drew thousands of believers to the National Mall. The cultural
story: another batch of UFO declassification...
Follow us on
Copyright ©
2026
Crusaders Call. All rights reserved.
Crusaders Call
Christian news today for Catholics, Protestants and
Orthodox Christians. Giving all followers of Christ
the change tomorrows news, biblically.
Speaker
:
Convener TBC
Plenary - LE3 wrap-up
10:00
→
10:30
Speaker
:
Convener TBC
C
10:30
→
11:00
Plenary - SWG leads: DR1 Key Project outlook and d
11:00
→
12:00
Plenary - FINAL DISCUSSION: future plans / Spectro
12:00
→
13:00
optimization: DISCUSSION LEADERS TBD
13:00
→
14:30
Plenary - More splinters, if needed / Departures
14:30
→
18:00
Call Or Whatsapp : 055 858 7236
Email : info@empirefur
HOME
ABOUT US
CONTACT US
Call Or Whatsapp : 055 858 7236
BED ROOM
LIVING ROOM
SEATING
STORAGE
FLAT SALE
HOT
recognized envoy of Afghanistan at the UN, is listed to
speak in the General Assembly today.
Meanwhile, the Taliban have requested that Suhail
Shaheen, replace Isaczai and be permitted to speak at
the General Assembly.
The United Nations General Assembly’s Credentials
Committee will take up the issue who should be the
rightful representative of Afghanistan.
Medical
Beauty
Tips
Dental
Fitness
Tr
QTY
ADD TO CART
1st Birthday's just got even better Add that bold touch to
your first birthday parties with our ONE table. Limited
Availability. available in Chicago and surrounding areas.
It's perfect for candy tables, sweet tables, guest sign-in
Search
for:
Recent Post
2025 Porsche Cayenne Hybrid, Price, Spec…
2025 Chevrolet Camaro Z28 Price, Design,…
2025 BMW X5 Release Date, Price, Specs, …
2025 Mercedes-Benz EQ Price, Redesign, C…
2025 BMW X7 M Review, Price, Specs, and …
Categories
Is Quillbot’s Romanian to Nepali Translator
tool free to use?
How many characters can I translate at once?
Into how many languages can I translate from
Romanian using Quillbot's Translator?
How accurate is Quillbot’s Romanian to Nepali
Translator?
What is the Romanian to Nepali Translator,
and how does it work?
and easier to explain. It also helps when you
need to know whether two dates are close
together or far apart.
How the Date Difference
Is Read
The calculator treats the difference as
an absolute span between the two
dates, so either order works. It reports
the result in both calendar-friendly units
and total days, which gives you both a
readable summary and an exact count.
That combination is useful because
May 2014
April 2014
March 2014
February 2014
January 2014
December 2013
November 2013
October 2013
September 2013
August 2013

---*---

WHAT NEEDS TO BE DONE –
Copy the data word for word, starting at its very first line and stopping after the line that has "Christian news today".

RESULT FOR THIS TASK –
drew thousands of believers to the National Mall. The cultural
story: another batch of UFO declassification...
Follow us on
Copyright ©
2026
Crusaders Call. All rights reserved.
Crusaders Call
Christian news today for Catholics, Protestants and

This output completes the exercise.